Staff at local community services reported to the ABC on the increase in problems Wiluna has experienced since the Hotel closed.

The absence of a safe public drinking premise has forced many in the community to regularly drive the 183 kilometres west to Meekatharra to purchase alcohol.

Richard Whittington, chief executive of the Ngangganawili Aboriginal Health Service, says locals could have a limited amount to drink at the pub and go home, bringing moderate drinking levels.

Now, cars returning from the next town deliver booze straight to homes, out of public sight.

Gail Allison, of the WA Aboriginal Advisory Council, says the town is “full of grog”, and the largely Aboriginal population face problems with health, unemployment and poverty.
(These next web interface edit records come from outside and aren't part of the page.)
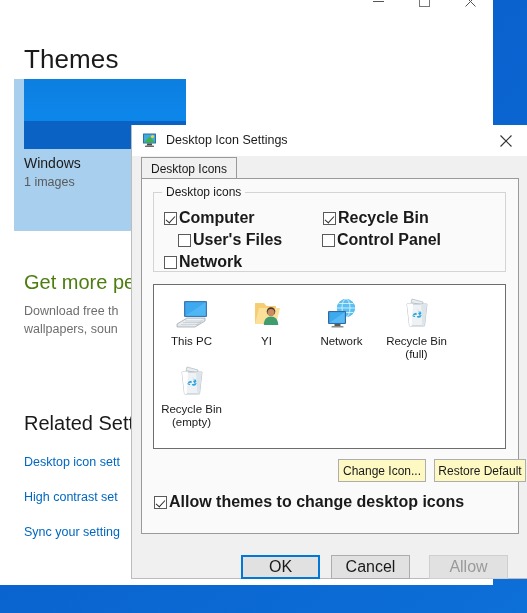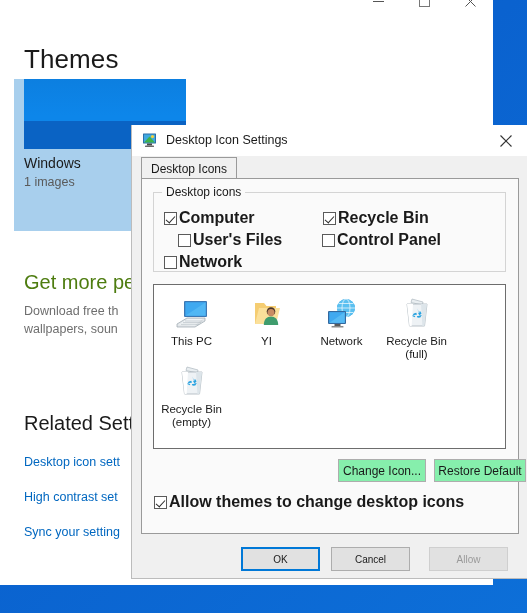--- a/index.html
+++ b/index.html
@@ -172,38 +172,38 @@
   }
   .icon-art{width:34px;height:34px;display:block;}
   .icon-label{
     margin-top:4px;font-size:11.5px;color:#1a1a1a;text-align:center;
     line-height:13px;white-space:pre-line;
   }
 
   
   .btn{
     position:absolute;height:23px;
-    background:#86efac;border:1px solid #adadad;box-sizing:border-box;
+    background:#fef9c3;border:1px solid #adadad;box-sizing:border-box;
     display:flex;align-items:center;justify-content:center;
     font-size:12px;color:#1a1a1a;
   }
   #btn-change-icon{left:196px;top:280px;width:88px;}
   #btn-restore-default{left:292px;top:280px;width:92px;}
 
   #cb-allow-themes{
     position:absolute;left:12px;top:314px;
   }
 
   
   #dlg-footer{position:absolute;left:0;right:0;bottom:0;height:44px;}
   .fbtn{
-    position:absolute;top:13px;height:24px;width:79px;
+    position:absolute;top:21px;height:24px;width:79px;
     background:#e1e1e1;border:1px solid #adadad;box-sizing:border-box;
     display:flex;align-items:center;justify-content:center;
-    font-size:10px;color:#1a1a1a;
+    font-size:16px;color:#1a1a1a;
   }
   #btn-ok{right:208px;border:2px solid #0078d7;background:#e1e1e1;}
   #btn-cancel{right:118px;}
   #btn-apply{right:20px;color:#9a9a9a;border-color:#cfcfcf;background:#e1e1e1;}
 </style>
 </head>
 <body>
 
 <div id="desktop"></div>
 

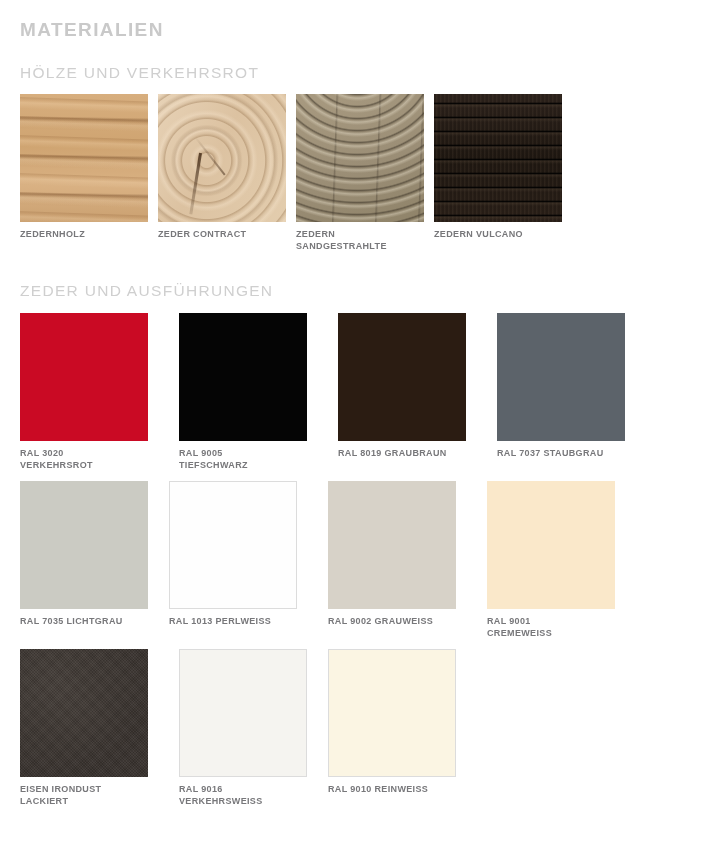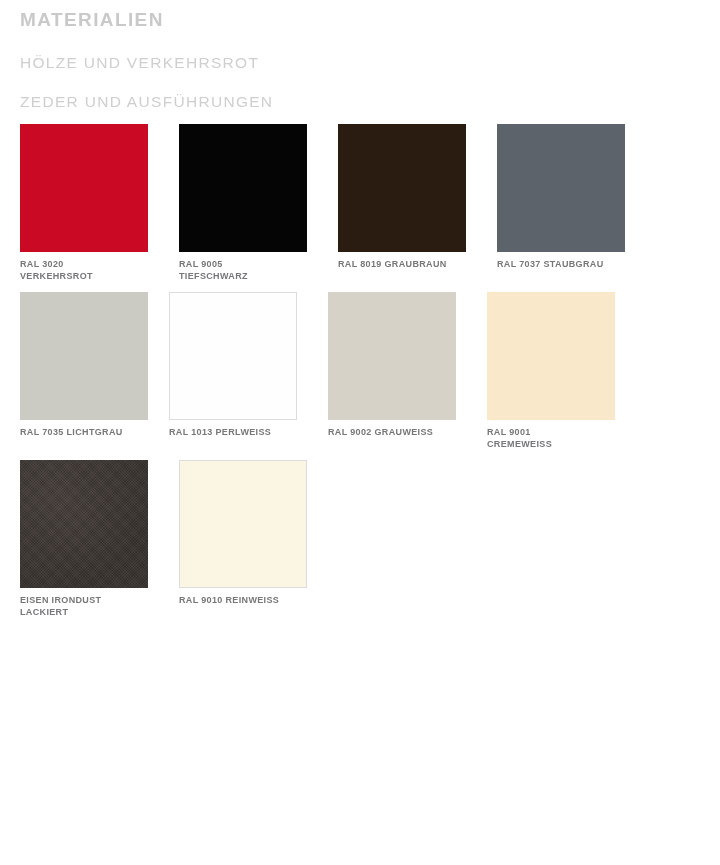--- a/index.html
+++ b/index.html
@@ -11,21 +11,21 @@
     overflow: hidden;
   }
   .page { width: 720px; height: 865px; position: relative; padding: 0 20px; }
 
   .page-title {
     font-size: 19px;
     font-weight: bold;
     letter-spacing: 1.4px;
     color: #c9c9c9;
     margin: 0;
-    padding-top: 8px;
+    padding-top: 18px;
     line-height: 24px;
   }
 
   .section { margin-top: 0; }
   .section-title {
     font-size: 15.5px;
     font-weight: normal;
     letter-spacing: 1.3px;
     color: #cfcfcf;
     margin: 0;
@@ -187,20 +187,39 @@
 </style>
 </head>
 <body>
 
 <div class="page">
 
   <h1 class="page-title">MATERIALIEN</h1>
 
   <div class="section section-wood">
     <h2 class="section-title">HÖLZE UND VERKEHRSROT</h2>
+    <div class="grid grid-wood">
+        <div class="cell">
+          <div class="swatch tex-zedernholz"></div>
+          <div class="cell-label">ZEDERNHOLZ</div>
+        </div>
+        <div class="cell">
+          <div class="swatch tex-zeder-contract"></div>
+          <div class="cell-label">ZEDER CONTRACT</div>
+        </div>
+        <div class="cell">
+          <div class="swatch tex-zedern-sand"></div>
+          <div class="cell-label">ZEDERN
+SANDGESTRAHLTE</div>
+        </div>
+        <div class="cell">
+          <div class="swatch tex-zedern-vulcano"></div>
+          <div class="cell-label">ZEDERN VULCANO</div>
+        </div>
+      </div>
   </div>
 
   <div class="section section-metal">
     <h2 class="section-title">ZEDER UND AUSFÜHRUNGEN</h2>
     <div class="grid grid-metal">
         <div class="cell">
           <div class="swatch" style="background-color: rgb(202, 10, 36);"></div>
           <div class="cell-label">RAL 3020
 VERKEHRSROT</div>
         </div>
@@ -233,19 +252,24 @@
           <div class="swatch" style="background-color: rgb(250, 232, 202);"></div>
           <div class="cell-label">RAL 9001
 CREMEWEISS</div>
         </div>
         <div class="cell">
           <div class="swatch tex-irondust"></div>
           <div class="cell-label">EISEN IRONDUST
 LACKIERT</div>
         </div>
         <div class="cell">
+          <div class="swatch bordered" style="background-color: rgb(245, 244, 240);"></div>
+          <div class="cell-label">RAL 9016
+VERKEHRSWEISS</div>
+        </div>
+        <div class="cell">
           <div class="swatch bordered" style="background-color: rgb(251, 245, 227);"></div>
           <div class="cell-label">RAL 9010 REINWEISS</div>
         </div>
       </div>
   </div>
 
 </div>
 
 </body></html>

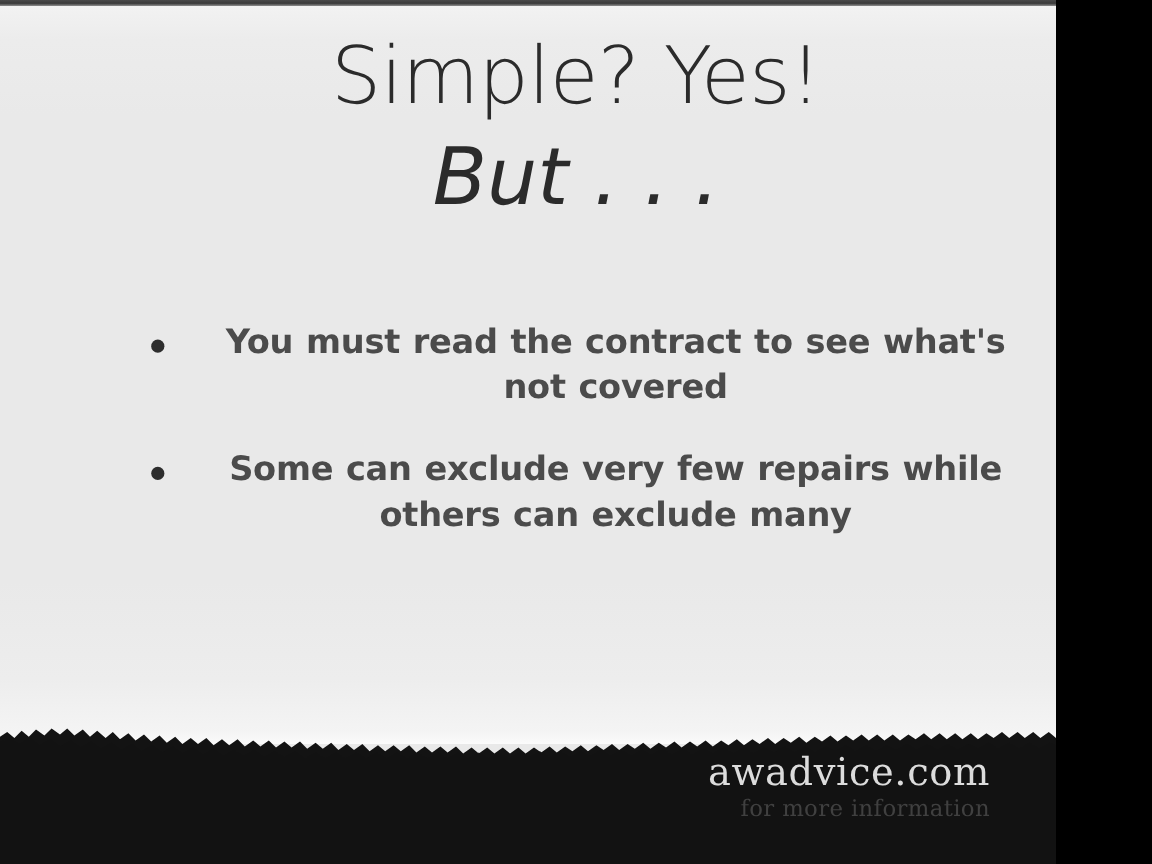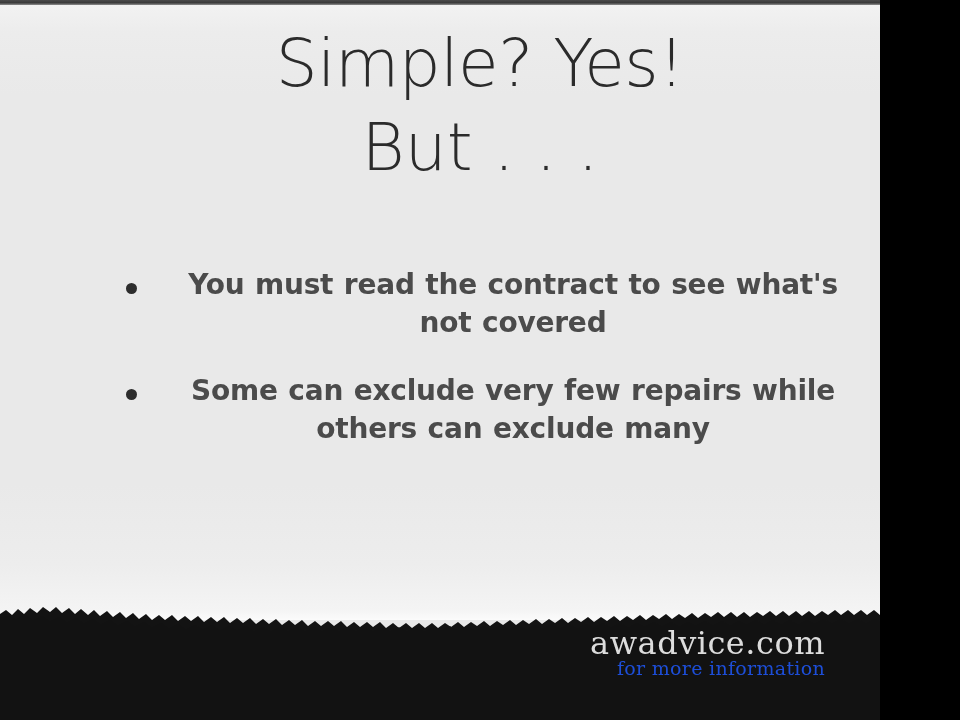--- a/index.html
+++ b/index.html
@@ -60,20 +60,21 @@
   .title-line {
     font-family: "DejaVu Sans", sans-serif;
     font-weight: 300;
     font-size: 66px;
     line-height: 84px;
     letter-spacing: -0.5px;
     white-space: pre;
   }
   .title-line.line2 {
     letter-spacing: 0px;
+    font-style: italic;
   }
 
   
   .bullets {
     position: absolute;
     left: 120px;
     top: 266px;
     width: 740px;
   }
   .bullet-row {
@@ -132,25 +133,26 @@
   .brand-name {
     display: block;
     font-family: "DejaVu Serif", serif;
     font-weight: normal;
     font-size: 32px;
     letter-spacing: 0.5px;
     color: #dcdcdc;
   }
   .brand-sub {
     display: block;
+    margin-top: 6px;
     font-family: "DejaVu Serif", serif;
     font-weight: normal;
     font-size: 19px;
     letter-spacing: 0.3px;
-    color: #1d4ed8;
+    color: #404040;
   }
 </style>
 </head>
 <body>
 
 <div id="slide">
 
   <div class="top-edge"></div>
 
   <div class="paper"></div>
Wiluna has a history with alcohol-related social problems, taking the step to impose restrictions a decade ago.

The local shire bought the Club Hotel after it closed, with plans to repurpose it as an administration office and function centre.

Shire CEO Colin Bastow believes closing the pub was the right decision, and told the ABC he was “not aware of any major negative effects”.

The town’s disposition should serve as a warning to regulators that believe reducing or removing access to alcohol (or drugs) is a viable alternative to addressing the underlying motivations of addictive behaviour.